Prevent phishing on the web with crypto

Originally published on the krypt.co blog

No I don't mean crypto-currency. What I'm really talking about is Universal 2nd Factor (U2F). U2F is a protocol for doing two-factor authentication that constructively prevents phishing on the web.

How does phishing work?

It's very simple -- an attacker gets you to click on a fake link like http://facebo0k.com or http://dropobox.com, and the page looks exactly like the real thing.

Next, the attacker's site asks for your username + password. And you enter it. Because it looks legitimate and you're just trying to browse the web like you do everyday. You might think you'll never click on a suspicious link, but what if it comes from a trusted source? Like a compromised facebook or email account of one of your friends?

When you click enter, you will send your username + password to your attacker and it's game over!

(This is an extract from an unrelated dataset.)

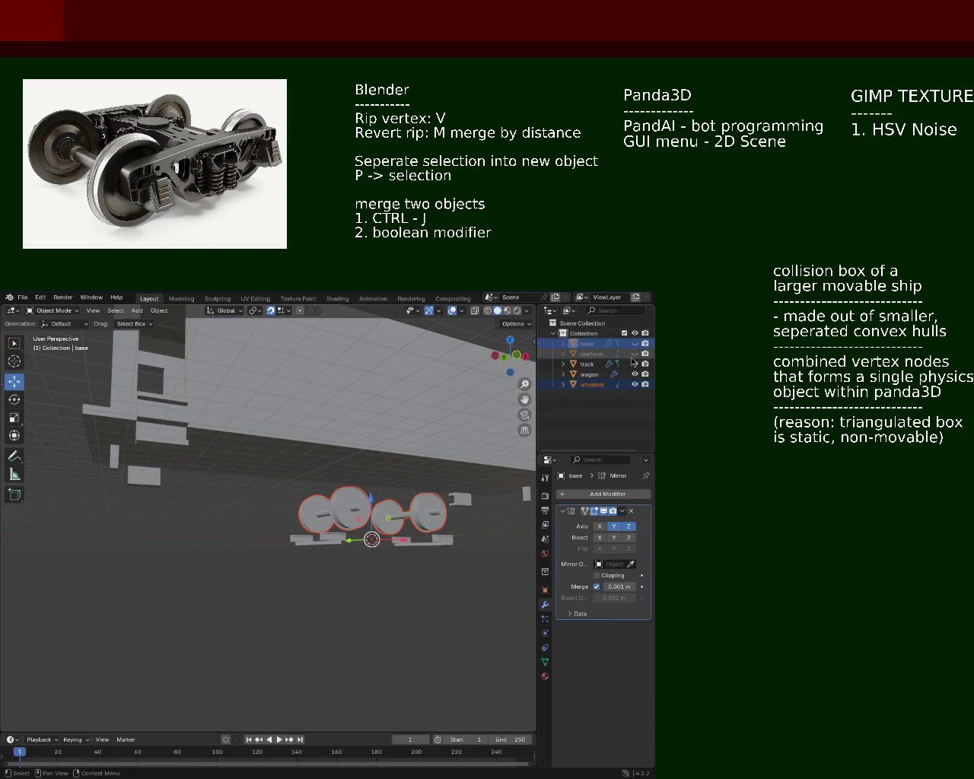
click(635, 384)
click(634, 374)
click(635, 363)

I already use two-factor -- I'm invincible!

I've talked to a bunch of folks about this, and the gut reaction is often "I use two-factor so I can't be phished!" This is actually very wrong, two-factor is just as easy to phish as a username and password -- especially since people are now even more used to entering 2FA codes all the time.

After asking for your username + password, the attacker will simply show you another dialogue to get your two-factor code. It's true that the attacker has minimal time to use the 2nd factor code as it expires quickly, but this can all be automated.

Even push-to-approve 2FA like Duo or Google Prompt can be phished

An attacker doesn't need you to enter a code to phish you. They just need to convince you to hit approve on a Duo or Google Prompt style push notification, and you will tap approve because you think you are logging into the real site and you've been trained to do this. Once you tap approve, you will sign the attacker in to your account on their session.

U2F Stops Phishing with Crypto

Universal 2nd Factor (U2F) uses public-key cryptography to prevent phishing, automatically. Many sites you use today already support it like: Facebook, Google, Dropbox, Salesforce, Stripe, GitHub, GitLab, and more.

There are many different forms of phishing and some are very hard to prevent. However -- credential phishing is something we absolutely can prevent using cryptography. The trick is that the "credential" becomes cryptographically bound to the website that you're actually on.

There are two steps to U2F:

1. Registration Generate a new key pair on an authenticator. Register the public key with a website, say facebook.com.
2. Authentication
   • The website's server sends a random challenge token.
   • The browser tells the authenticator the domain that the user is viewing
   • Using the private key, the authenticator creates a digital signature of both the challenge and, most importantly, the domain of the website that you are actually on -- this comes directly, and securely from the browser itself.

The phishing protection is built in -- the credential that the authenticator spits out is only useful for the owner of the website. A signature for "facebook.com" cannot be used on "google.com". Likewise, a signature for "facebo0k.com" cannot be used on "facebook.com".

Even if the attacker tricked you into producing a signature for their fake website http://facebo0k.com -- this signature would be useless to them! The real facebook.com would never accept a signature that contains an invalid domain.

That's the point of U2F -- it makes the domain you've visited a part of the cryptographic credential you need to login.

How do I get started?

The first step is to get an authenticator. There are several options. We built Krypton to make it easy for anyone to get become un-phishable on the web. Krypton works on the device you already have -- your phone.

Install the Krypton Authenticator

Other options

If you don't want to use your phone, you can buy a standalone USB device. I recommend this wonderful guide for comparing different standalone U2F keys.